··· GIVEN ENTRIES
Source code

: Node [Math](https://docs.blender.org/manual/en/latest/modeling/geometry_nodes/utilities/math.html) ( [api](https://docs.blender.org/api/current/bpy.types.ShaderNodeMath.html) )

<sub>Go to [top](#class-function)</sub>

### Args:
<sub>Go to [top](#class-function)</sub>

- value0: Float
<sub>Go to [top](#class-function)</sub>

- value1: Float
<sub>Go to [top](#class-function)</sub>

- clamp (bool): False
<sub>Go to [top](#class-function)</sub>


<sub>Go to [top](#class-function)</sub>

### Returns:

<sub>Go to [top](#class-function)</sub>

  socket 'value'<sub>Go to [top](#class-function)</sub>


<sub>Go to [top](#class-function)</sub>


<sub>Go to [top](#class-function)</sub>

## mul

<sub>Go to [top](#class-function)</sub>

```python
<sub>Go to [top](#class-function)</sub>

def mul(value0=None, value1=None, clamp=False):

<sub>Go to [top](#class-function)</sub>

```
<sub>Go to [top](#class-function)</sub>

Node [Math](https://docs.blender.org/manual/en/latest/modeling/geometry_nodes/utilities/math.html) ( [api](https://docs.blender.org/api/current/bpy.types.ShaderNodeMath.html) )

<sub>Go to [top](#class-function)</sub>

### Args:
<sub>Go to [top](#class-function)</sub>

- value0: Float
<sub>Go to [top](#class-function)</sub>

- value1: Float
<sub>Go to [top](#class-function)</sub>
······
[YOUR OBJECTIVE]:
Restate the whole set of entries exactly.

[SOLUTION TO THE EXERCISE]:
Source code

: Node [Math](https://docs.blender.org/manual/en/latest/modeling/geometry_nodes/utilities/math.html) ( [api](https://docs.blender.org/api/current/bpy.types.ShaderNodeMath.html) )

<sub>Go to [top](#class-function)</sub>

### Args:
<sub>Go to [top](#class-function)</sub>

- value0: Float
<sub>Go to [top](#class-function)</sub>

- value1: Float
<sub>Go to [top](#class-function)</sub>

- clamp (bool): False
<sub>Go to [top](#class-function)</sub>


<sub>Go to [top](#class-function)</sub>

### Returns:

<sub>Go to [top](#class-function)</sub>

  socket 'value'<sub>Go to [top](#class-function)</sub>


<sub>Go to [top](#class-function)</sub>


<sub>Go to [top](#class-function)</sub>

## mul

<sub>Go to [top](#class-function)</sub>

```python
<sub>Go to [top](#class-function)</sub>

def mul(value0=None, value1=None, clamp=False):

<sub>Go to [top](#class-function)</sub>

```
<sub>Go to [top](#class-function)</sub>

Node [Math](https://docs.blender.org/manual/en/latest/modeling/geometry_nodes/utilities/math.html) ( [api](https://docs.blender.org/api/current/bpy.types.ShaderNodeMath.html) )

<sub>Go to [top](#class-function)</sub>

### Args:
<sub>Go to [top](#class-function)</sub>

- value0: Float
<sub>Go to [top](#class-function)</sub>

- value1: Float
<sub>Go to [top](#class-function)</sub>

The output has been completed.